We especially need Canning. One of theThe Good Wife’s main features was sleaziness with an all-American grin. Canning personified this—plus, Fox himself is the golden ticket to legal spin-off success. Those of us into this sort of thing remember his Daniel Post on Boston Legal: If you want to pull off a still-practicing-law spin-off, it helps to have him as opposing counsel.
3. Intelligence
If The Good Wife was anything, it was smart. This is the series that introduced America to Bitcoin, explained how machine learning and computer vision come together, and explored the ethical implications of drone surveillance. We need The Good Fight to be smart, smart, smart, or we’re not watching.
2. Daniel Lawson
Who’s Daniel Lawson? He’s the costume genius behind those fantastic outfits from The Good Wife. Whereas some TV characters slap on any old thing, Lawson used clothes to reveal multiple facets of each character’s personality: “[T]he clothes supported the story and went hand in hand with the characters,” Lawson once told Fashionista, and he meant it.

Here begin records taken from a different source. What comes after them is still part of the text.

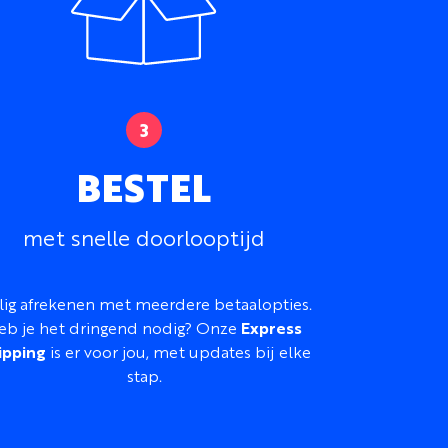
BESTEL
met snelle doorlooptijd
lig afrekenen met meerdere betaalopties.
eb je het dringend nodig? Onze
Express
ipping
is er voor jou, met updates bij elke
stap.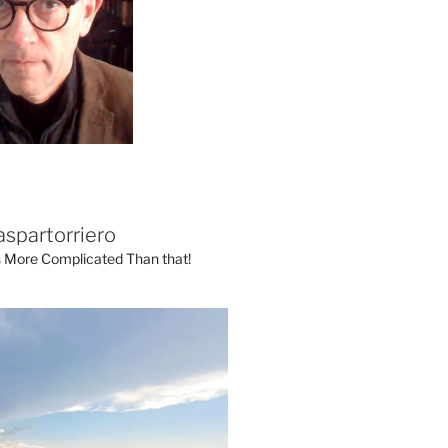
aspartorriero
's More Complicated Than that!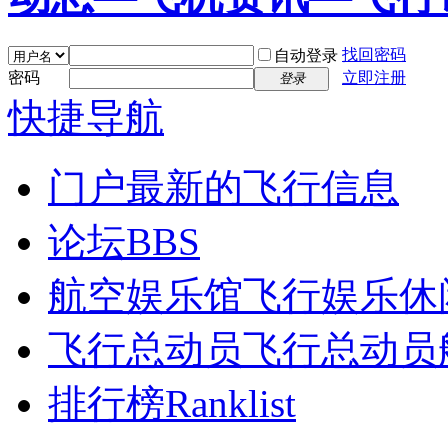
找回密码
自动登录
密码
立即注册
登录
快捷导航
门户
最新的飞行信息
论坛
BBS
航空娱乐馆
飞行娱乐休
飞行总动员
飞行总动员
排行榜
Ranklist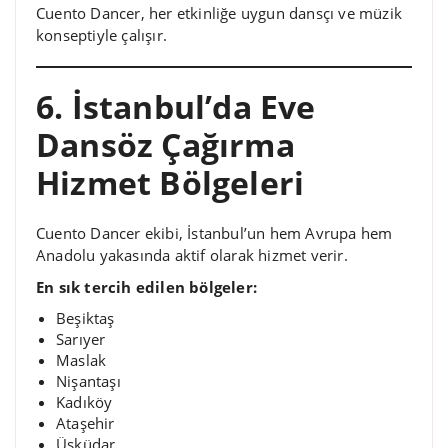
Cuento Dancer, her etkinliğe uygun dansçı ve müzik
konseptiyle çalışır.
6. İstanbul’da Eve
Dansöz Çağırma
Hizmet Bölgeleri
Cuento Dancer ekibi, İstanbul’un hem Avrupa hem
Anadolu yakasında aktif olarak hizmet verir.
En sık tercih edilen bölgeler:
Beşiktaş
Sarıyer
Maslak
Nişantaşı
Kadıköy
Ataşehir
Üsküdar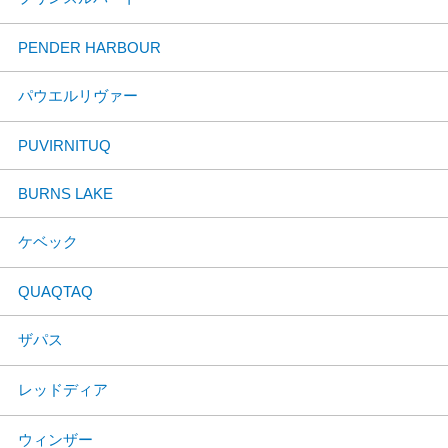
PENDER HARBOUR
パウエルリヴァー
PUVIRNITUQ
BURNS LAKE
ケベック
QUAQTAQ
ザパス
レッドディア
ウィンザー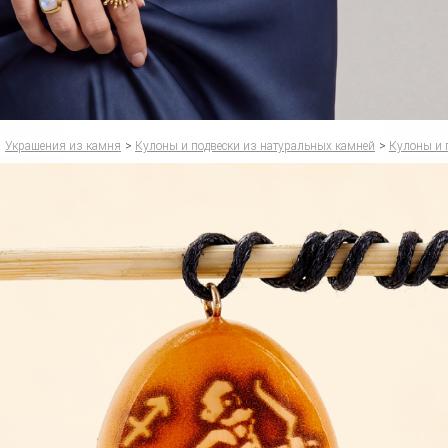
Украшения из камня
>
Кулоны и подвески из натуральных камней
>
Кулоны и 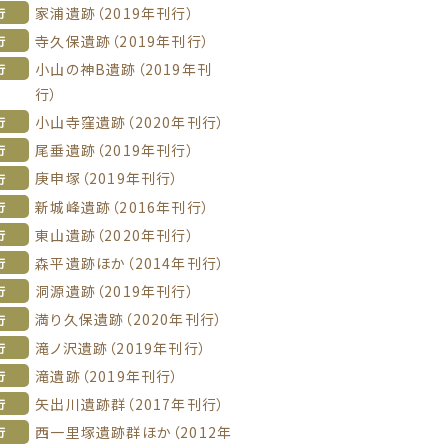
家浦遺跡（2019年刊行）
行
寺久保遺跡（2019年刊行）
行
小山の神B遺跡（2019年刊
行
行）
小山寺窪遺跡（2020年刊行）
行
尾垂遺跡（2019年刊行）
行
庚申塚（2019年刊行）
行
新城峰遺跡（2016年刊行）
行
東山遺跡（2020年刊行）
行
森平遺跡ほか（2014年刊行）
行
洞源遺跡（2019年刊行）
行
満り久保遺跡（2020年刊行）
行
滝ノ沢遺跡（2019年刊行）
行
滝遺跡（2019年刊行）
行
矢出川遺跡群（2017年刊行）
行
西一里塚遺跡群ほか（2012年
行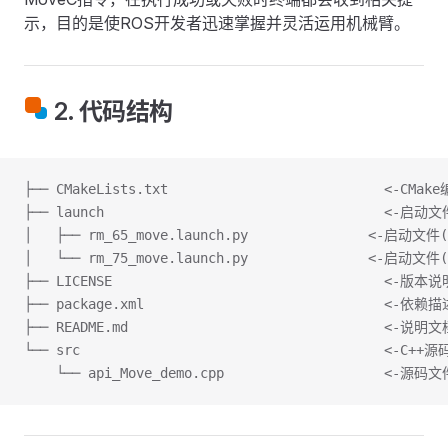
示，目的是使ROS开发者迅速掌握并灵活运用机械臂。
2. 代码结构
├── CMakeLists.txt                           <-CMa
├── launch                                   <-启动
│   ├── rm_65_move.launch.py               <-启动文件(
│   └── rm_75_move.launch.py               <-启动文件(
├── LICENSE                                  <-版本说
├── package.xml                              <-依
├── README.md                                <-说明文
└── src                                      <-C+
    └── api_Move_demo.cpp                    <-源码文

The brooches Diane wore with her suits displayed the independent streak that ran under that commensurate professionalism. By wearing Alice + Olivia and color-blocked dresses, Lucca became an emblem of class and youth. Change the clothes and you change the women, so yes, CBS, more Daniel please.
1. Eli Gold
Eli Gold (Alan Cumming) wasn’t just the campaign manager that other characters loved to hate: He played the political game, sure, but he also managed to vent his displeasure at the right time. His honesty was sharp and, from the outside, could seem hurtful. But if you knew him as we knew him, you’d see he was never honest with the goal of hurting others. He was honest because he loved others. He loved Peter (Chris Noth), he loved Alicia, he loved his daughter and he loved himself. To know Eli was to love Eli, and it’s hard to imagine The Good Wife universe without him.
Terena Bell is a freelance journalist writing most often on entertainment, tech, public affairs, and the Great American Total Solar Eclipse. A Kentucky native, she is based in New York.